Version comparison data

·····

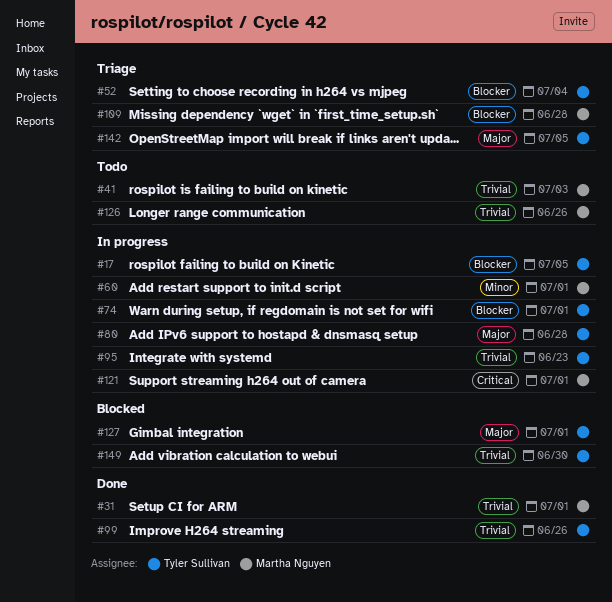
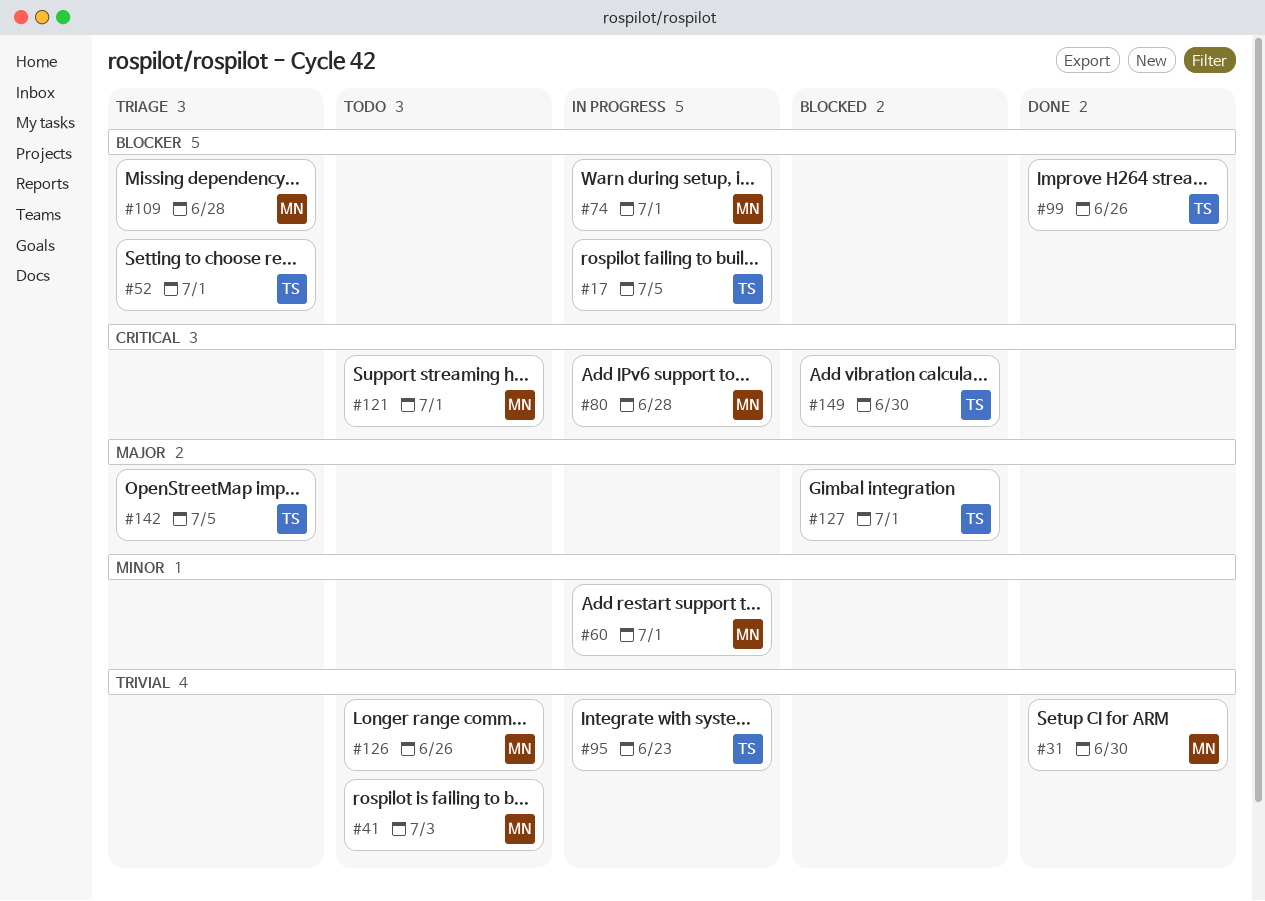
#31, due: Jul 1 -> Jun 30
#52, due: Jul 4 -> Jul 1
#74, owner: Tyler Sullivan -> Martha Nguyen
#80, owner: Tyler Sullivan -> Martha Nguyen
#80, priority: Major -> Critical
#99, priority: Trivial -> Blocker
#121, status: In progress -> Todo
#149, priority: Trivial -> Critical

·····

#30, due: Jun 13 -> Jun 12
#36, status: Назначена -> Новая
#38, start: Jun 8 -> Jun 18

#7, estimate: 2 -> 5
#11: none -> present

·····

- Aim of the task
Copy, exactly and only, the lines above that begin with the one containing "#80, owner: Tyler Sullivan -> Martha Nguyen" and finish with the one containing "#149, priority: Trivial -> Critical".

- Answer to this problem
#80, owner: Tyler Sullivan -> Martha Nguyen
#80, priority: Major -> Critical
#99, priority: Trivial -> Blocker
#121, status: In progress -> Todo
#149, priority: Trivial -> Critical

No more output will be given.